Let's visualize the probability distributions to see how well each method mimics the teacher's outputs:

In [None]:
# Get predictions from all models
surrogate_preds = experiment_probs.get_student_predictions('test')
kd_preds = experiment_kd.get_student_predictions('test')

# Extract teacher probabilities
teacher_probs = db_with_probs.test_data.copy()
for col in db_with_probs.original_prob.columns:
    if col in ['prob_class_1', 'prob_1']:
        teacher_probs = db_with_probs.original_prob[col].values
        break
if isinstance(teacher_probs, pd.DataFrame):
    teacher_probs = teacher_probs.iloc[:, 1].values  # Get positive class probability

# Plot distributions
plt.figure(figsize=(12, 6))

sns.kdeplot(teacher_probs, label='Teacher', color='blue', linewidth=2)
sns.kdeplot(surrogate_preds['prob_1'], label='Surrogate', color='red', linewidth=2)
sns.kdeplot(kd_preds['prob_1'], label='Knowledge Distillation', color='green', linewidth=2)

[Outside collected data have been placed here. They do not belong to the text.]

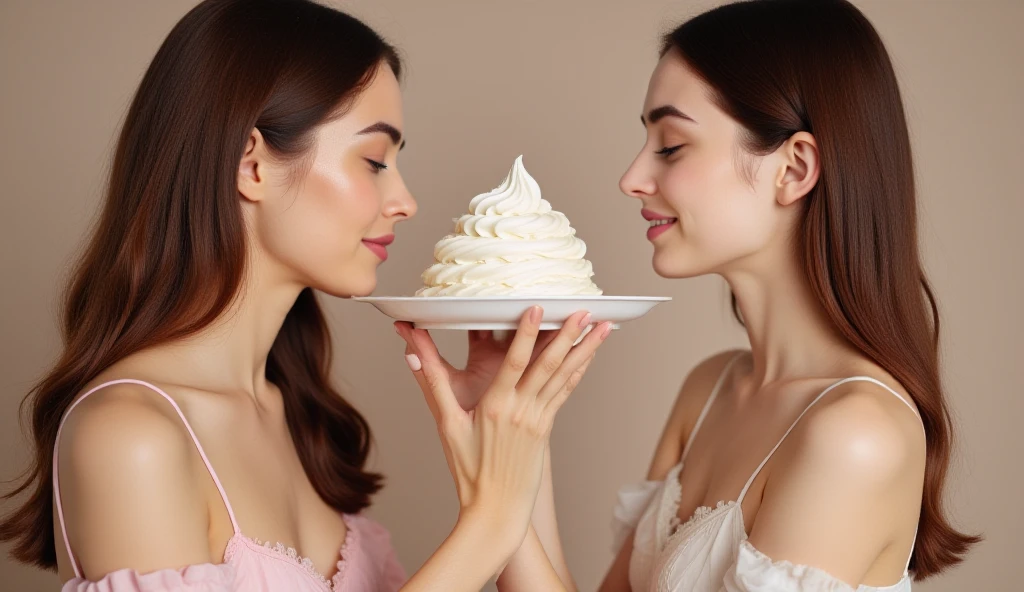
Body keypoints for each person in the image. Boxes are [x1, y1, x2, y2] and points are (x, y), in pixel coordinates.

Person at [0, 1, 609, 590]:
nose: (404, 200)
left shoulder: (297, 414)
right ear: (251, 165)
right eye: (374, 160)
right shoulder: (129, 437)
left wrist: (512, 444)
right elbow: (487, 530)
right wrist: (486, 524)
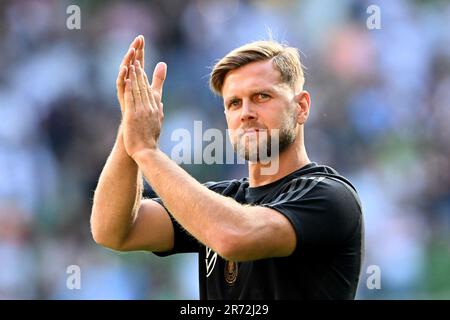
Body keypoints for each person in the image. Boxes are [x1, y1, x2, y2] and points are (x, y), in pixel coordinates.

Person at [91, 35, 364, 300]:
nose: (246, 112)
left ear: (301, 107)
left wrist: (146, 151)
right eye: (234, 103)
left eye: (261, 96)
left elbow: (233, 237)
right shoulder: (222, 201)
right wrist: (130, 128)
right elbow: (112, 230)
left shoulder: (330, 196)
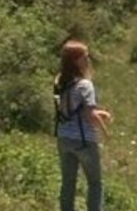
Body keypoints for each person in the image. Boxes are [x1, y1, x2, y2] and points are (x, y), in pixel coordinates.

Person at [55, 39, 113, 211]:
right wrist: (105, 130)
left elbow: (69, 110)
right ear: (76, 60)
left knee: (68, 182)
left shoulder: (59, 82)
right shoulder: (85, 85)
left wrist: (99, 113)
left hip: (63, 137)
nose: (88, 60)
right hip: (83, 139)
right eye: (85, 56)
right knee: (95, 183)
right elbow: (89, 115)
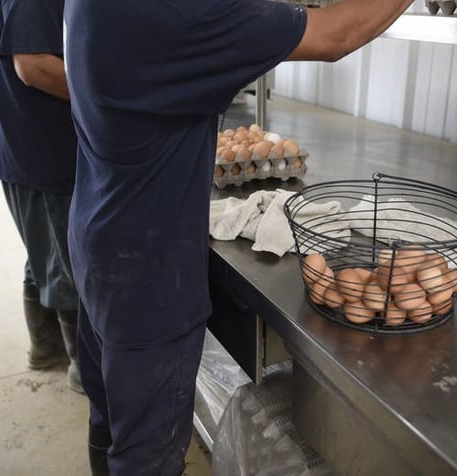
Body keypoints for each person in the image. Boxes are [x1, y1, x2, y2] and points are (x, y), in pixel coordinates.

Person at [63, 0, 415, 473]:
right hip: (151, 280)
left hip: (99, 237)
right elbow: (337, 34)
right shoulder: (176, 14)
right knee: (148, 456)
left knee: (111, 422)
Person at [0, 0, 82, 393]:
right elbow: (33, 65)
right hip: (42, 149)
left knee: (44, 251)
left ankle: (46, 347)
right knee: (67, 261)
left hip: (26, 144)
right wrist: (107, 97)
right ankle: (83, 370)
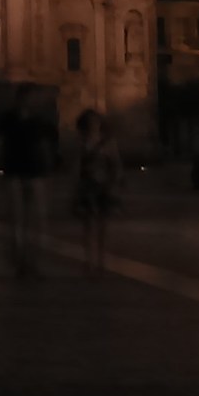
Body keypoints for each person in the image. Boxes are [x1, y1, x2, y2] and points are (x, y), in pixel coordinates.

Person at [0, 86, 57, 277]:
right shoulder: (8, 119)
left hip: (34, 171)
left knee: (36, 219)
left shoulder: (40, 120)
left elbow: (47, 145)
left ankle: (32, 261)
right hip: (15, 171)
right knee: (17, 219)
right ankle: (20, 259)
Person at [72, 109, 122, 276]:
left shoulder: (108, 142)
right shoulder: (82, 142)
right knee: (89, 225)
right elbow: (77, 166)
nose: (94, 124)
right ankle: (89, 260)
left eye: (96, 121)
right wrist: (75, 187)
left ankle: (101, 259)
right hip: (88, 186)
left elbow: (115, 164)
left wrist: (115, 183)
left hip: (104, 186)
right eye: (91, 122)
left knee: (102, 225)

plt.xlabel('Probability of Positive Class')
plt.ylabel('Density')
plt.title('Comparison of Probability Distributions')
plt.legend()
plt.grid(alpha=0.3)

plt.tight_layout()
plt.show()

## Conclusion

In this notebook, we explored the core components of the DeepBridge library:

1. **DBDataset**: A versatile class for managing datasets, features, and models
   - Creating datasets from unified or split data
   - Handling categorical features
   - Adding models and predictions
   - Generating synthetic data

2. **Experiment**: A powerful tool for running distillation experiments
   - Training student models using different distillation methods
   - Evaluating and comparing model performance
   - Analyzing distribution similarity

3. **Distillation Methods**: Different approaches to model compression
   - Surrogate models for direct mimicry
   - Knowledge distillation for more nuanced learning

DeepBridge makes it easy to compress complex models into simpler ones without significantly sacrificing performance, enabling faster inference, reduced memory requirements, and easier deployment.